Prepare to enter the wild and wooly world of an adult with Aspergers Syndrome, a form of autism characterized by intellignce, quirks, social difficulties and downright strange and oddish behaviours.

People with Aspergers generally are high functioning in everyday life but have great difficulty connecting with others due to the inability to read faces, body language and subtle verbal clues. They also tend to take words literally and have a hard time multi-tasking.

Oversensitivity to touch (clothing has to be soft and often the tags removed), light (do not leave home without the sunglasses), sound (loud noises and noisey places are avoided), taste (many Aspies have quite a limited diet and are frequently very picky eaters) and smells makes the everyday existence more of a challenge.

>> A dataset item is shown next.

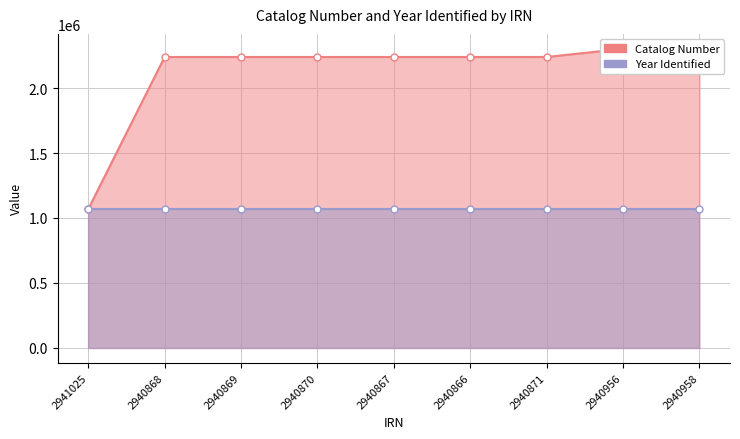

True or false: the data has more than 2 interior local peaks.

False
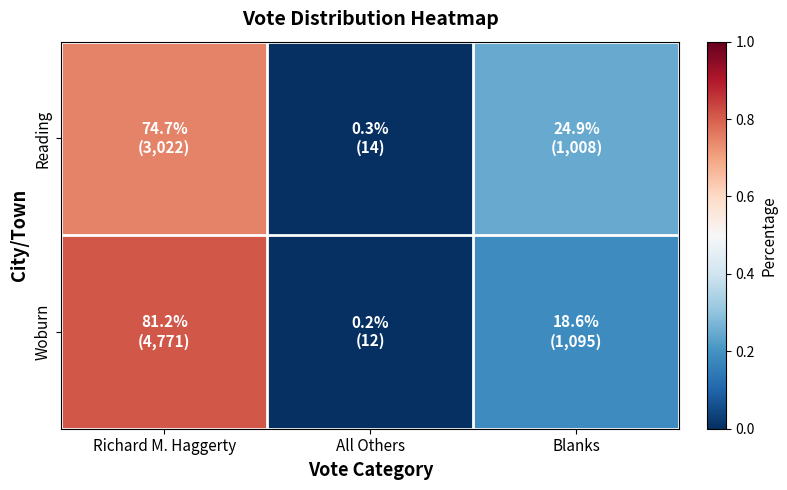

At how many categories does at least one series exceed 0?

3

Fasten your seatbelts and come on in...
To find out more about what Aspergers is..please check out my earliest blog entries

Saturday, January 5, 2019

I Bolt, Runaway without Thinking, Meltdown... and I ran, I ran so far away

I have moments wherein I'm confused and overwhelmed and I Bolt, run very fast, without thinking, banging doors, knocking over things, as I run to the nearest exit.
I don't know if this could be classified along with an Autistic Meltdown but it has similar characteristics.
For one thing...I cannot control it. Damn, it brings a tear of realization to mine eye as this is one aspect of my Autism that I need to be acutely aware. I lose my sense of time, place and space as I plow through anything in my path. I have dented walls, almost run over other people and have definitely knocked over stuff more than once.
Bolt is a blind, physically running away type of rage and confusion.
It hurts my head. I ended up bolting at therapy this week and I've been trying to analyze it. I need to know the triggers and how I handled myself because this is one of those times I become a danger to myself and others.
I remember feeling overwhelmed emotionally. I felt trapped, sad, mad, let down, disappointed, hopeless, like I'd lost. All these emotions leaked out of the corners of my eyes, and emotionally soaked words came out in sputters. I couldn't say what I wanted. I really wanted to keep repeating the same thing over and over but I felt stupid; I sounded stupid to myself.
It's like the boat overturned in deep water and no matter how much I tried, I couldn't right it.
I knew everything that I had hoped to accomplish in that therapy session had scattered in the wind and was completely lost. My agenda, my words escaped me and all I could do was cry and want to leave. When overwhelmed I just want to get somewhere safe; I need to get home, fast.
I just grew more agitated the longer I tried to make sense of things. My head swam and I was completely lost within my self.
Finally, I bolted. It felt like a cannonball being shot. Almost more of a reflex, definitely a reflexive action as I did Not plan it. Nor could I stop it once the Bolt mechanism "fired" in my head.
It felt like I needed to run for my life. It felt like an innate survival reflex. Looking back, there wasn't anyway I could stop it, but I did try to slow myself down. I was barely aware enough to try and slow my footsteps. Funny, I do remember paying attention as I opened the doors in my path. Something in me remembered all the things broken and busted from my slamming doors.
Wow, that's the first I've ever been able to write about such an emotionally charged event. It's really quite an intense experience. That would explain why I've been down and out on the couch these past two days. With meltdowns its exhausting and I'm in recovery time, sleeping for insanely long hours and having no energy.
I don't know if other Autistics Bolt or if it is considered a meltdown. Anything that is out of my control, emotionally charged and violent or potentially violent, I call meltdown.
Once I've Bolted from a place, I sometimes have a difficult time returning to that place. I'm not sure if it's because I'm ashamed or embarrassed, or if being in that same place triggers all the overwhelming feelings that precipitated the meltdown. The thought that arises as I write, maybe I avoid going back to places I've bolted from because of the survival instinct; because if I ran away like that, it means I was in danger. Yes, the theme of imminent danger keeps coming up.
Bolting, Meltdown, Survival and Danger are the four words that seem to sum it up.